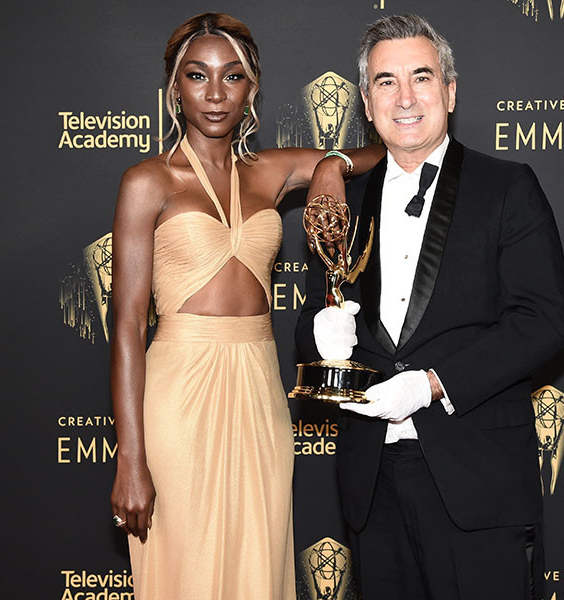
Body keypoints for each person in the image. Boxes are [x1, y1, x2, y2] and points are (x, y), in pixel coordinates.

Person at [108, 13, 383, 600]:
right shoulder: (147, 182)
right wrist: (131, 457)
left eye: (232, 76)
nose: (215, 93)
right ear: (174, 87)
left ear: (252, 86)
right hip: (178, 395)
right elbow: (127, 325)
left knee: (259, 561)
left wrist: (330, 166)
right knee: (185, 567)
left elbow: (381, 152)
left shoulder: (271, 171)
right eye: (197, 75)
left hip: (258, 390)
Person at [295, 14, 564, 599]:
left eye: (421, 77)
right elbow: (315, 321)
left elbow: (541, 322)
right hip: (372, 483)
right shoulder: (346, 202)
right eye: (386, 81)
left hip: (476, 479)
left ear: (450, 91)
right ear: (366, 102)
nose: (405, 97)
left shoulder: (507, 186)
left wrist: (432, 384)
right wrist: (321, 331)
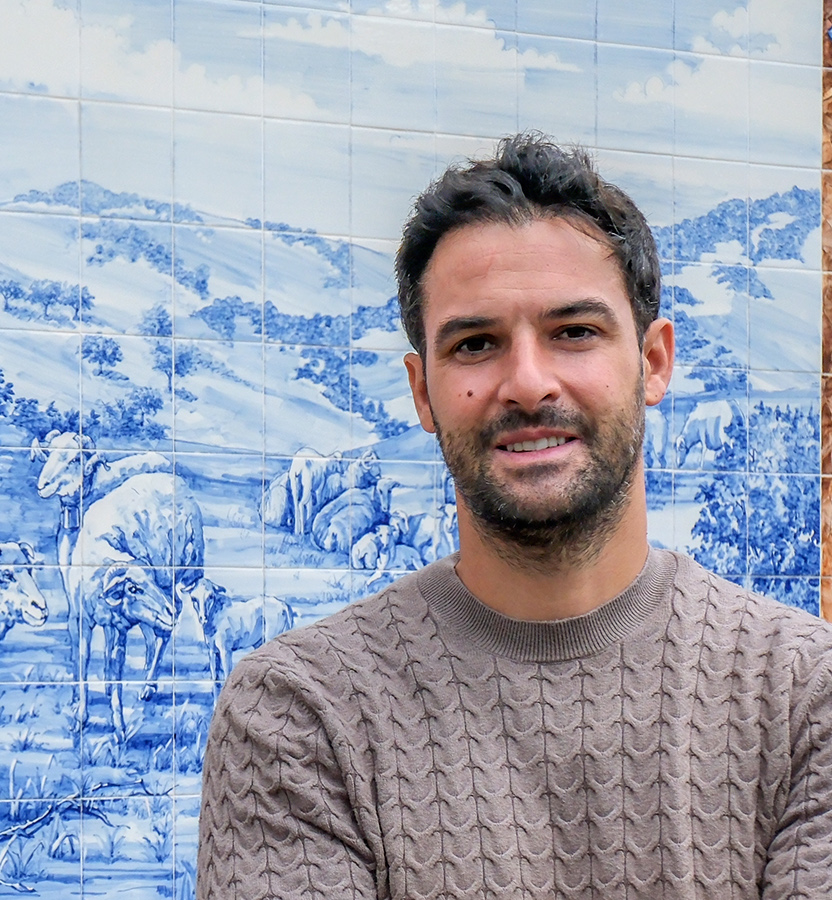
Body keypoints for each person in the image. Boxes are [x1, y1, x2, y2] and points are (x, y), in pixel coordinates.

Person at [197, 134, 832, 898]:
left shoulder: (805, 695)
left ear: (653, 362)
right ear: (423, 393)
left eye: (574, 332)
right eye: (476, 344)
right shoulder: (300, 715)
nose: (528, 384)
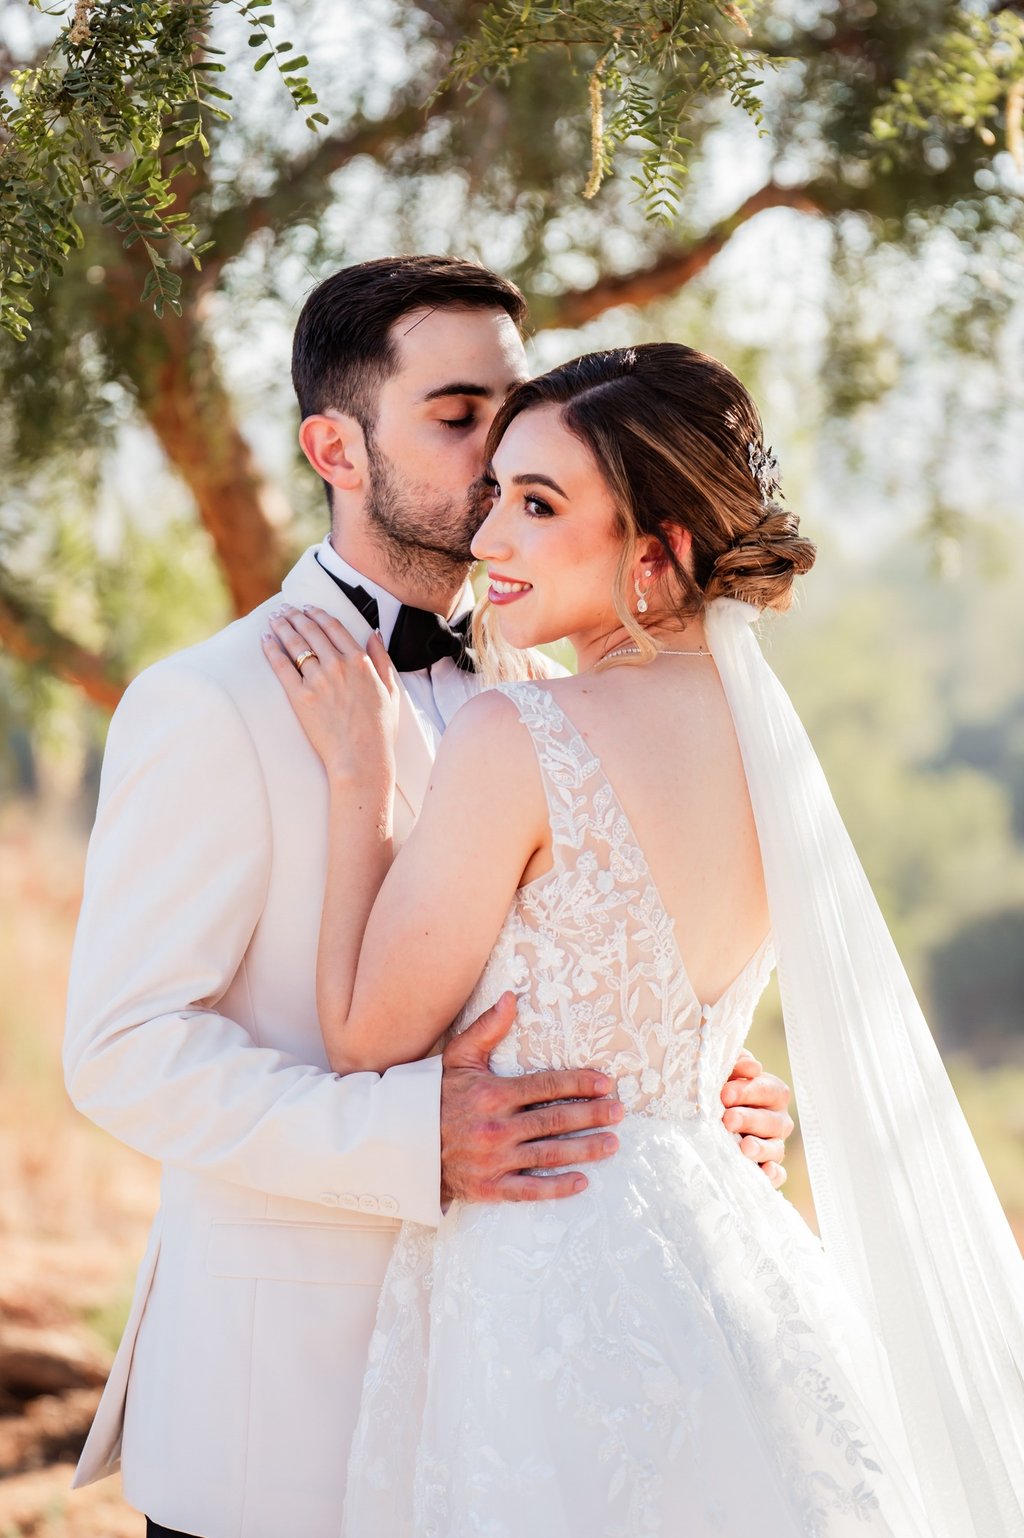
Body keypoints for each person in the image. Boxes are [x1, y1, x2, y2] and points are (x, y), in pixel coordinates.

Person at [63, 260, 793, 1538]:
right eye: (456, 417)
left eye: (512, 416)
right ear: (333, 445)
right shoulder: (209, 702)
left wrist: (680, 1095)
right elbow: (124, 1051)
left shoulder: (559, 693)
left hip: (525, 1402)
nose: (496, 448)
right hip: (283, 1415)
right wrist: (416, 1143)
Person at [266, 341, 1024, 1537]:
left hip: (544, 1269)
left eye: (538, 504)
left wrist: (359, 768)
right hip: (728, 1245)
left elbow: (367, 1036)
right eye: (496, 493)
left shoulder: (519, 732)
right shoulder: (769, 746)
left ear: (657, 552)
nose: (488, 537)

» **INSTRUCTIONS FOR THE TASK**: Find and copy each line of the listing above that holds the word "shoulder".

» **OUTPUT BELOW**:
right shoulder: (147, 182)
left shoulder: (271, 171)
right shoulder: (346, 202)
left shoulder: (507, 186)
left shoulder: (805, 695)
right shoulder: (300, 715)
right shoulder: (209, 702)
left shoulder: (559, 693)
left shoulder: (519, 732)
right shoulder: (769, 746)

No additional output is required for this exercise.